Niche boutique firm Diversity Capital closed more than $200 million worth of privately placed true and quasi non-rated securitizations last year, illustrating a robust demand for this product on both sides of market.

As previously reported in ASR (see issue 6/11/01), Diversity's equipment leasing and commercial lending issuers are often players in the term and conduit ABS market on a periodic basis. However, these issuers frequently dip into the "spot" market, as David D'Antonio, managing director and founder of Diversity, calls it.

Diversity's niche is financing equipment lease and commercial loan portfolios for private, small and middle-market specialty finance companies, when liquidity is an immediate issue.

The average deal, $2 million to $20 million in size, is similar to a whole loan sale with the servicing retained.

"They can sell a pool of $10 million, $20 million, $30 million every so often to unload some portfolio, and they can do it quickly without high legal costs and oversight, and get more cash out of their deals than if they put it in their conduits," D'Antonio said. "A lot of companies have to do this because they're not getting the right advance rate from their conduits."

These deals typically pay at least 200 over matched term Treasurys, average life. The majority of the market, however, is in the 400 to 600 over Treasurys range, depending on the quality of the assets. The deals generally have three-years and under average lives. "The investors, I would say, receive a very fair yield, compared to an investment-grade rated security."

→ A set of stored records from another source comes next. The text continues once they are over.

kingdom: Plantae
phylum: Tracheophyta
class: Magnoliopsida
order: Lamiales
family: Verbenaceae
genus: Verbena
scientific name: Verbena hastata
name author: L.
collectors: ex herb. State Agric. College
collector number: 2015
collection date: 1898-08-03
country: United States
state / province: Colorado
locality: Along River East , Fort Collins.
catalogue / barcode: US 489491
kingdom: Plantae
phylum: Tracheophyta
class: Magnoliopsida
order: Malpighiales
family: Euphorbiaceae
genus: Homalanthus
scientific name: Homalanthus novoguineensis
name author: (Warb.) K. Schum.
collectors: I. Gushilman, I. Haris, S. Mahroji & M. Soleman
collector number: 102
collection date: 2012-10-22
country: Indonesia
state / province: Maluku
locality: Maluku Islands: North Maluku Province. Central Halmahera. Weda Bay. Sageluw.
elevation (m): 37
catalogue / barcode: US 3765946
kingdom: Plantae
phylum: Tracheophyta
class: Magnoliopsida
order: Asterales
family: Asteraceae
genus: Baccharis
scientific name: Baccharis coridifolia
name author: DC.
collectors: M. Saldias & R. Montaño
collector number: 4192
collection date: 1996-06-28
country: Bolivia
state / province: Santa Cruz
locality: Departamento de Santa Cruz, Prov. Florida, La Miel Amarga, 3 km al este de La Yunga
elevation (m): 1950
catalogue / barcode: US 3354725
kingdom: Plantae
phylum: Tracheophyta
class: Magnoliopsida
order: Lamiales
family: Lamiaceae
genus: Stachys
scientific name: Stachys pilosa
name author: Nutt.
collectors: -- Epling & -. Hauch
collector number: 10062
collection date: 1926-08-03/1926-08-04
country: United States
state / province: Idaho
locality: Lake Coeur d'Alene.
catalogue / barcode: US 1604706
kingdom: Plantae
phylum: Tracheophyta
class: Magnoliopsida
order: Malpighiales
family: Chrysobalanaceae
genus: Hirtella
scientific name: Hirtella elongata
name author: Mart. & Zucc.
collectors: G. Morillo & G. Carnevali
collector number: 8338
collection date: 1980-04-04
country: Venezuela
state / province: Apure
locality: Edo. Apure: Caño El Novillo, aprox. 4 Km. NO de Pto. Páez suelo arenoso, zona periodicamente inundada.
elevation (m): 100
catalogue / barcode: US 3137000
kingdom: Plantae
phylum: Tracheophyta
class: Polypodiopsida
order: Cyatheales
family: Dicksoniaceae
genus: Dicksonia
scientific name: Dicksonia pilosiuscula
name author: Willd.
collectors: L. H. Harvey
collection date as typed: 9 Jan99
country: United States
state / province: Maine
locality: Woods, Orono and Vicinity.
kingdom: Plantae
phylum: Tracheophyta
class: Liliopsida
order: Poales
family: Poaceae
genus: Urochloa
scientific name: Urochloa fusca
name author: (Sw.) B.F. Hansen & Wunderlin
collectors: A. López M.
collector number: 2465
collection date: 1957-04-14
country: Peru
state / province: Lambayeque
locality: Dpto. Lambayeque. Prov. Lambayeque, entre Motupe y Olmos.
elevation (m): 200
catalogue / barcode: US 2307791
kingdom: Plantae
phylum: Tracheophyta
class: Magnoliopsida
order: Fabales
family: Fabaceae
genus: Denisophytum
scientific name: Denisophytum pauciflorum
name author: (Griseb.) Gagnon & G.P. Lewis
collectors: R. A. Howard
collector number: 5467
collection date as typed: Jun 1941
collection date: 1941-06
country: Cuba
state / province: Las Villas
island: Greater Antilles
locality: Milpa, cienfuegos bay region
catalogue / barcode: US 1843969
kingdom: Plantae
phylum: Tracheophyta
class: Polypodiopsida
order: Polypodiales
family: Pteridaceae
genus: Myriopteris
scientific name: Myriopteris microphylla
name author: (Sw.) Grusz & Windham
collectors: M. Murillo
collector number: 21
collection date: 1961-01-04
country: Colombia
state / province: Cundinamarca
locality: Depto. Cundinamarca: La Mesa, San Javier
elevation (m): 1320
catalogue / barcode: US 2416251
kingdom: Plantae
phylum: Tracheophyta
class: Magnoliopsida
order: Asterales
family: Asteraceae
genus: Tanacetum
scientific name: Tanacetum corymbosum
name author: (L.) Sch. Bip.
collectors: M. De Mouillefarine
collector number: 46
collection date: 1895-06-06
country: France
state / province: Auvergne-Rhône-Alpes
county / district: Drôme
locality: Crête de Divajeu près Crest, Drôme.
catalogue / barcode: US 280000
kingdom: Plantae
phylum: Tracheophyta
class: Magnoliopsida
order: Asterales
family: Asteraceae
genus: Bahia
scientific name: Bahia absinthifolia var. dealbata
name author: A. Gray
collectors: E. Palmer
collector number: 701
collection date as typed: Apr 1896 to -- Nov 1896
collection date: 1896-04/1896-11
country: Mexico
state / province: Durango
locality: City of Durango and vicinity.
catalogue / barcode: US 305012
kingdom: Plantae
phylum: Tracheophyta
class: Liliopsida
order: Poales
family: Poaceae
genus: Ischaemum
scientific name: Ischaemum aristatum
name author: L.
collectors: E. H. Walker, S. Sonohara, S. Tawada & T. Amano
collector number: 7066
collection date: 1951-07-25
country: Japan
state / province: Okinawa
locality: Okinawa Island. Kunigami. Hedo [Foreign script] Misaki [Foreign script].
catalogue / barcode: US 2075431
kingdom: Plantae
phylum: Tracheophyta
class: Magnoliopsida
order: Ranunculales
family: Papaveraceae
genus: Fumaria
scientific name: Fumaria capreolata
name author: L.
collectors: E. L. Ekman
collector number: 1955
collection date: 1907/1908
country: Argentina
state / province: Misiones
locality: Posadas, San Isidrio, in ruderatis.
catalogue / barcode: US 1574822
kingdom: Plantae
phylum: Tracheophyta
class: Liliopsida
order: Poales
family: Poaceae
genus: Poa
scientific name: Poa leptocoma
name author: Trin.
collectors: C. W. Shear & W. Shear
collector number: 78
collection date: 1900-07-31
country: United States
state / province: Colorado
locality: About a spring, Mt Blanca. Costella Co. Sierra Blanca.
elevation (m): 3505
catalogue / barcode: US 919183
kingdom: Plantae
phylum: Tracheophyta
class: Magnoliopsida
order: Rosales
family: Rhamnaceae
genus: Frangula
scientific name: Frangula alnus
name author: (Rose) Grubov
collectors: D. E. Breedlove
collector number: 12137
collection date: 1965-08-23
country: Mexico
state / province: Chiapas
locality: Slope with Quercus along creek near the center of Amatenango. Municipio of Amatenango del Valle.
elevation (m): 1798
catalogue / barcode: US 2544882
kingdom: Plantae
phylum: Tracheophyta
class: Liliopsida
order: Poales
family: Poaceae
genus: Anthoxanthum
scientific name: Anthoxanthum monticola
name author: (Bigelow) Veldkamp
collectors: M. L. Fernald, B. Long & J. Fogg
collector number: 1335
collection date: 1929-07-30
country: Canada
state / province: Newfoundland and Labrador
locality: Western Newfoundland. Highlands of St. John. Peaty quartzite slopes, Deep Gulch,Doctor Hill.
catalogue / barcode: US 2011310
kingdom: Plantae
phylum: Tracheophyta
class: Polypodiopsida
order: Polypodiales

The pickup in business over the last few years is partly attributable to the larger banks and finance companies shying away from this type of niche funding. For example, GE Capital recently closed its Colonial Pacific unit, while other lenders, including American Express's First Sierra, either pared down related operations or exited the business.

"Last year was a very good year," D'Antonio said. "It was running a little light this quarter, but I think we'll be on par this year with last year."

Though not all the deals are true securitizations or structured through special purpose entities (SPEs), they tend to involve some sort of lockbox, and they include standard segregations of cash, and the covenants and triggers that are found in other true-sale types of structured transactions, D'Antonio said.

"I would say in many cases, the transactions are probably a minimum of investment-grade rating, if you were to have it rated, but we don't do that," he added

Although the firm does involve the rating agencies and surety providers for its conduit deals, of which Diversity placed two last year ($65 million and $75 million).

Diversity is currently working on a $100 million transaction backed by transportation assets, including rolling stock (or trucks), which will be rated and placed in an asset-backed conduit.

Interestingly, the investor base for these deals is primarily regional banks and larger specialty finance lenders. Occasionally Diversity will place a deal with an insurance company.

"We do see a lot of smaller banks, community banks that are looking for product. On one hand, they don't want to lend to a leasing company, but they really want to book the assets, because they see yield, more than they can get on their commercial lending," D'Antonio said. "It's almost a catch-22. They won't lend to the industry, but they do want to book the loans as direct leases."